In service companies, conversion cycls are typically more complex and we need to get more creative. We’d look at using multi-source attribution primarily — combining data from CRM systems, email marketing, social media analytics, and call / customer support tracking to understand the multi-touch customer journey. This is also where it becomes very clear that attribution is a business analysis exercise — not exact science! Different attribution pathways will give you different results; context here is vital.
For B2B Companies the complexity of the conversion chain is so large that we have no other option than to utilise more Probabilistic matching and predictive modelling techniques. We’d use anonymised user data and machine learning algorithms to accurately attribute conversions in complex B2B sales cycles. This is hard but with a centralised data warehouse, it can be done.

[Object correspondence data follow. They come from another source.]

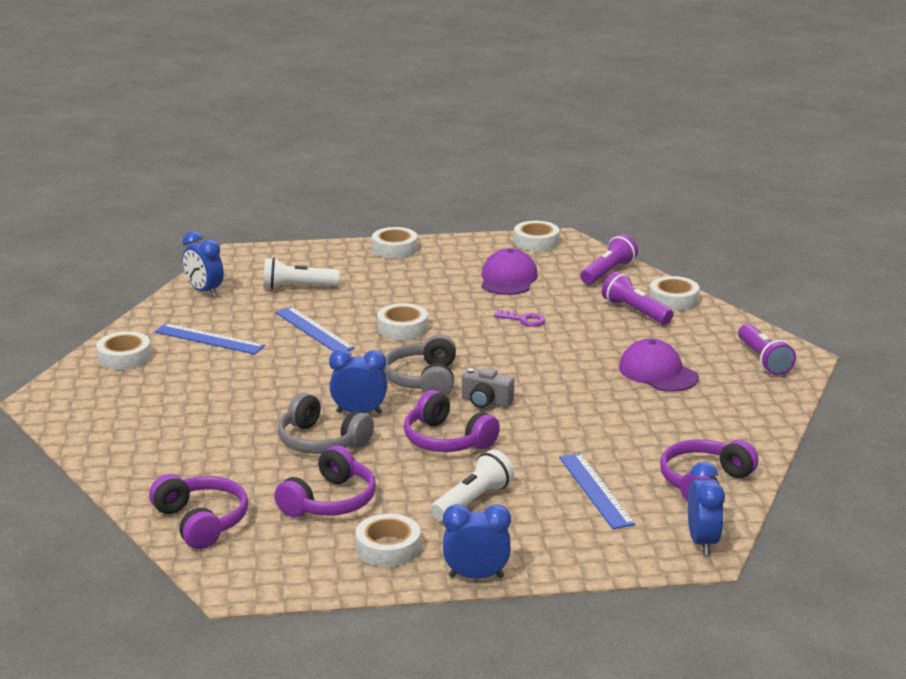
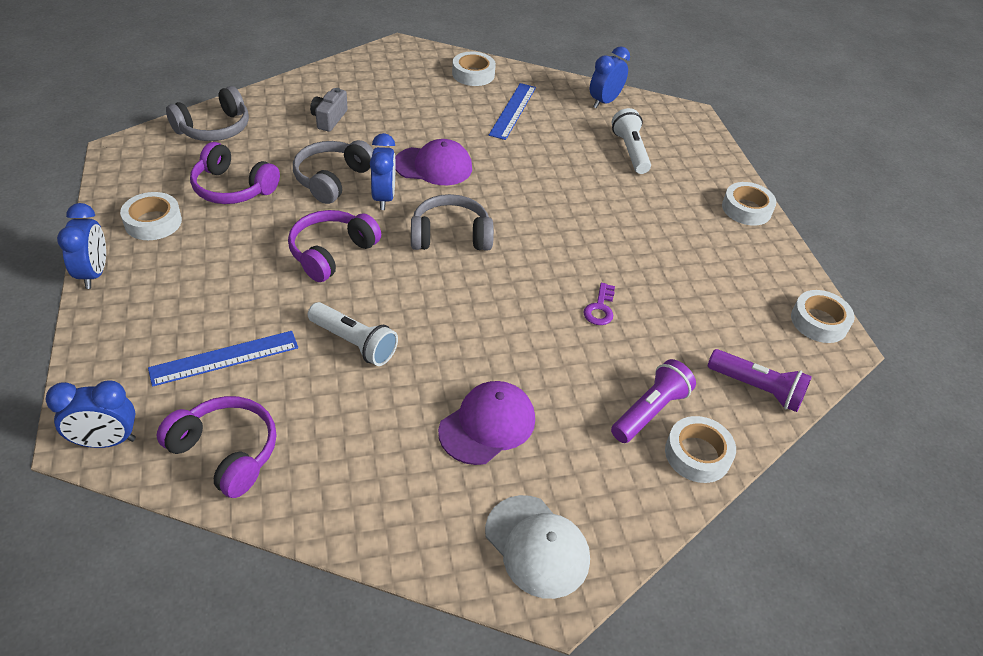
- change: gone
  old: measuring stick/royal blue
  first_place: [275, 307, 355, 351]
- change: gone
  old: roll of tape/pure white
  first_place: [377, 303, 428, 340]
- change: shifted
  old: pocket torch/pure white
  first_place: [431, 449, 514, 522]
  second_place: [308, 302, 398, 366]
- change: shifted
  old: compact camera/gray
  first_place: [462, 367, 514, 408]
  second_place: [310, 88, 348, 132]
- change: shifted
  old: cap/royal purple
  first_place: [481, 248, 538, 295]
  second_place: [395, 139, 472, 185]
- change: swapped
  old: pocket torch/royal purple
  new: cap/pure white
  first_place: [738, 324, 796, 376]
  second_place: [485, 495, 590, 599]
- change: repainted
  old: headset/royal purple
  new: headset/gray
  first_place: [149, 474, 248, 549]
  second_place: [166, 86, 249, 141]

Lastly, when we work with App Companies we are very much dependent on the state of the App Store ecosystem. That is quite complex, and with various degrees of app tracking limitations, we have to approach this leveraging a combination of the approaches above. E.g. we’d use first party data from the app itself (so tracking must be really good) as well as a statistical models to understand the impact of media sources (MMMs), as well as leveraging 3rd party data which has been already modelled from MMPs to create a full view.
In all, attribution nowadays is a lot more complex than it used to be. A great data platform is an indispensable asset here.